You can tell one thing, I submit. They scoured his record. If they are 
digging up this kind of stuff, they have looked at everything he has 
ever done. So if they found anything of real substance, we would have 
heard about it.
  Let's look at these sua sponte rulings that are supposed to be so bad 
and represent a view that he is hostile to plaintiffs.
  One of them is Coker v. Wal-Mart. In that case, the defendant removed 
the case--Wal-Mart has the right, within certain rules and procedures, 
to remove the case to Federal court from State court. Judge Shedd, sua 
sponte, questioned whether the removal was appropriate as it appeared 
the motion for removal had been filed outside the 30-day time 
limitation established by 28 U.S.C. 1446(b). There was a time 
limitation. If you are sued in State court and you want to remove it 
out of State court, you have a time limitation to do so. Doubting 
whether he had the authority to remand the case sua sponte, Judge Shedd 
stated he would permit the defendant to file a brief addressing whether 
removal was timely and whether the court had the authority to remain. 
He had a duty to raise the issue of removal because it was 
jurisdictional. Federal courts are courts of limited jurisdiction. The 
general courts of jurisdiction are our State courts. Federal courts 
have limited jurisdiction. So a good judge, the first thing he does is 
looks at a case that comes before him and he wants to know whether or 
not it even ought to be in Federal court, and that is all he was 
saying.
  He is saying: I looked at the case here, counsel, and it looks like 
it is outside the 30 days. Send me a brief on why I ought not to remand 
it back to State court. You waited too long to bring it to Federal 
court. All he asked for was a brief on the law. So that is what Federal 
judges are supposed to do.
  Here is another one. Gilmore v. Ford is a product liability case. 
Judge Shedd sanctioned the plaintiff for failure to prosecute the case 
by dismissing the case. He dismissed the case for failure to prosecute. 
He evaluated that decision and tested it by each of the factors 
established by the Fourth Circuit in Ballard v. Carson, a 1989 case. 
Indeed, the plaintiff failed to respond to this motion to dismiss and 
for failure to prosecute, after earlier failing to respond to the 
defendant's motion to compel discovery.
  You are not entitled to go to court and file lawsuits and continue 
lawsuits if you don't abide by the rules of the court.

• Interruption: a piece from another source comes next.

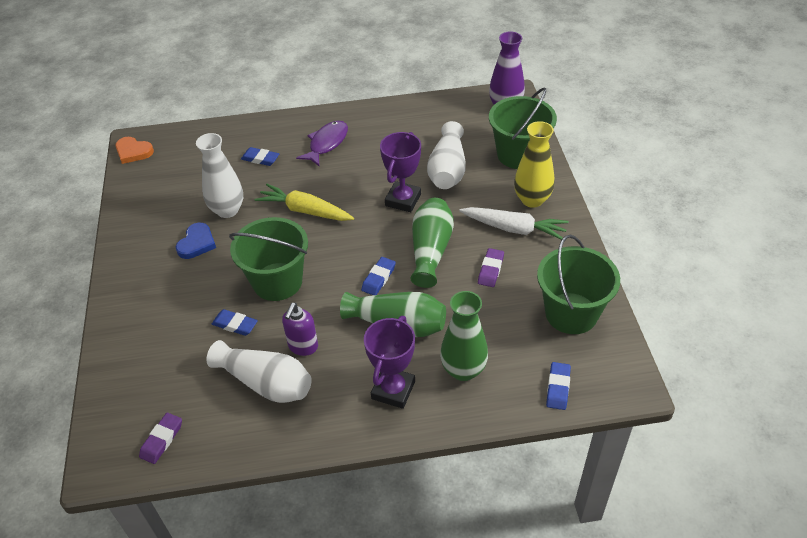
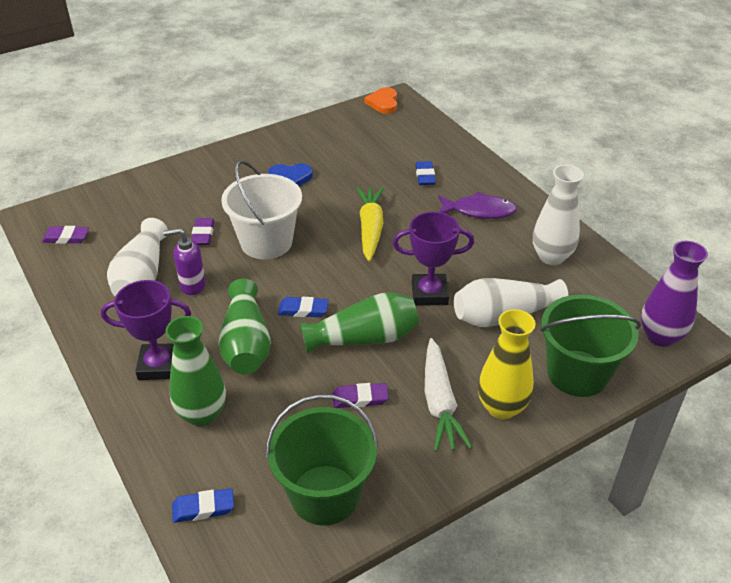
camera: 65 degrees right, 5 degrees down
(227, 210) = (342, 180): white vase -> white vase (551, 257)
(235, 324) = (203, 234): blue eraser -> purple eraser
(277, 281) = (266, 242): green bucket -> white bucket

If you don't 
answer discovery, and if the judge sends you a warning that, I am going 
to dismiss the case and we are going to have a hearing, and you fail to 
respond--and the plaintiff doesn't even respond to that motion--the 
judge did the right thing, which was, remove the case from the court. 
That is not something he did wrong, it is something he did right.
  Here is another one: Lowery v. Seamless Sensations. The defendant 
raised the defense that the plaintiff failed to file a timely charge of 
discrimination with the EEOC--this is a defendant being sued over a 
discrimination charge--and he defended, saying the plaintiff did not 
file as required by law with the Equal Employment Opportunity 
Commission, the Federal agency that is supposed to deal with that; and 
he failed to file a timely lawsuit and the jurisdictional prerequisites 
to any Federal court action since that defense called into question the 
court's subject matter jurisdiction.
  The court has no authority and jurisdiction over the case if the 
plaintiff hadn't filed his claim and had a hearing before the EEOC.
  So the judge expedited consideration of those offenses as it would 
have served no purpose to proceed to the merits of a case in which 
there is no jurisdiction.
  So you have to figure that out first. If the court does not have 
jurisdiction, it should not consider the case.
  To expedite consideration of the issues, he ordered the defendant to 
file a motion to dismiss based on the defenses and that the motion be 
filed with the judge. Ultimately, the defendant was granted summary 
judgment on the grounds that the plaintiff could not establish a prima 
facie case. So it appears the motion to dismiss was not eventually 
granted. But the case failed on other motions.
  Let me just say this. I am a lawyer. I love to practice law. I 
believe in the rule of law. I believe in the right of people to go to 
court and to litigate. But there is a growing concern in this country 
about the expense and delay and time extensions of litigation. It is 
costing large amounts of money. Lawyers--maybe a half dozen of them--
are charging $200 an hour fiddling around with a case. One of the good 
government reforms that virtually every judge I know of who amounts to 
anything has bought into it. If the case fails on jurisdiction or has 
some other defect, it ought to be promptly ruled on and ended. We ought 
not to have six months of depositions and expenses when the case never 
had a basis to go to trial, anyway.
  So that is what Judge Shedd was doing here. He was simply carrying 
out good government and a good legal basis. If you do not meet the 
standard for jurisdiction, you don't go to Federal court, and the 
clients don't expend thousands and thousands of dollars eaten up by 
lawyers and end up later with the case being thrown out when it should 
have been thrown out to begin with.
  In McCarter v. RHNB, an age and sex discrimination case, Judge Shedd 
initially granted summary judgment--this has been complained of right 
here on the floor today--on the grounds that the plaintiff was unable 
to provide any evidence of age and sex discrimination.
  Following the entry of that judgment, the plaintiff filed a motion to 
alter or amend that judgment since it was based on grounds not raised, 
it was asserted, in the defendant's motion. The judge reconsidered it.
  Judge Shedd reconsidered his order, agreed with the plaintiff, and 
reinstated the motion. He wrote:

       Although the Court believes that the defendant's motion for 
     summary judgment and supporting memorandum may be fairly read 
     as raising the issue upon which the motion was granted, the 
     Court will nevertheless give the plaintiff the benefit of the 
     doubt and grant the motion to alter or to amend and deny 
     defendant's motion for summary judgment.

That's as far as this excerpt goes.